Lorenzo à la rue lorsqu’il fait mauvais temps, c’est maintenant une habitude. Ceci dit, à sa décharge, on notera que son équipier Rossi n’a pas fit mieux, voire pire, puisque le Doctor n’a jamais été en mesure de sortir de la Q.1. Une échéance dont s’est acquittée Por Fuera, qui ne pavoise pas : « nous avons atteint la seconde séance de qualifications par chance, parce qu’il y a des pilotes qui avaient mis les pneus intermédiaires lorsque la piste n’était pas encore suffisamment sèche. C’est pourquoi j’ai pu finir deuxième et passer en Q.2 ».

Une analyse qui a le mérite de la franchise. Quant à la Q.2, elle a été un véritable calvaire : « passer sur slicks était probablement le plus mauvais scénario pour moi parce que j’avais besoin de progresser et que les conditions étaient difficiles et dangereuses. Nous n’avons pas eu de chance avec la météo. Soit il y pleuvait trop fort, soit il y avait du vent et il faisait très froid. Aujourd’hui il était très compliqué d’être rapide dans ces circonstances ».

Certes, mais les conditions ont été les même pour tous tandis que les adversaires directs n’ont pas hésité à se lancer d’entrée avec les slicks : « les autres pilotes ont attaqué dès le départ et ils ont pris la bonne option. Ils ont pu ainsi monter leurs pneus à température. Les pneus Michelin prennent plus de temps à chauffer, l’électronique actuelle est moins évolué que le logiciel d’usine de 2015. Et puis nous connaissons ici les pures conditions de ces dix dernières années. Enfin, j’ai de mauvaises expériences avec mes chutes et mes blessures ». Une faiblesse reconnue et qui perdure. N’en déplaise à Ducati.

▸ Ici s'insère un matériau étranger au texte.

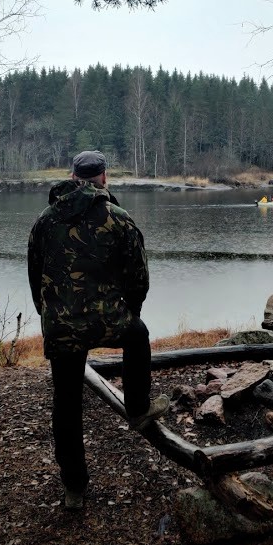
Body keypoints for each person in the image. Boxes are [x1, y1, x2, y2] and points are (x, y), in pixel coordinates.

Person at [27, 150, 170, 511]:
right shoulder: (118, 218)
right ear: (103, 177)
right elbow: (139, 278)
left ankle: (74, 488)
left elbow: (34, 275)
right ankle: (138, 409)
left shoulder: (45, 221)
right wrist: (129, 312)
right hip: (108, 319)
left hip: (61, 327)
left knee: (66, 403)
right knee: (137, 334)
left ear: (74, 177)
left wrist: (50, 316)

Reste un mal Yamaha lorsque la pluie et le froid s’installent : « nous avons beaucoup de poids sur l’arrière. A Brno, nous avons amélioré la moto en retrouvant des sensations avec l’avant. Aujourd’hui, nous sommes loin d’être les plus rapides, mais nous ne sommes pas les plus lents. Nous sommes au milieu du peloton, ce n’est donc pas une catastrophe ». Malgré un écart de plus de six secondes au tour sur un Márquez souverain.

« Le problème est d’être suffisamment confiant pour attaquer et chauffer les pneus » insiste Lorenzo sur ce cercle vicieux. « Et comme j’attaque moins que les autres, je suis trop lent. De cinq à six secondes. Je devrais tourner en 1’33 ou 1’34, mais je fais des 1’36 ».

Quid de la course demain pour celui qui partira douzième et qui voudrait remonter 14 points sur un Rossi qui sera quinzième au départ ? « Cela dépendra de la météo. Si les conditions restent les mêmes, ce sera difficile ».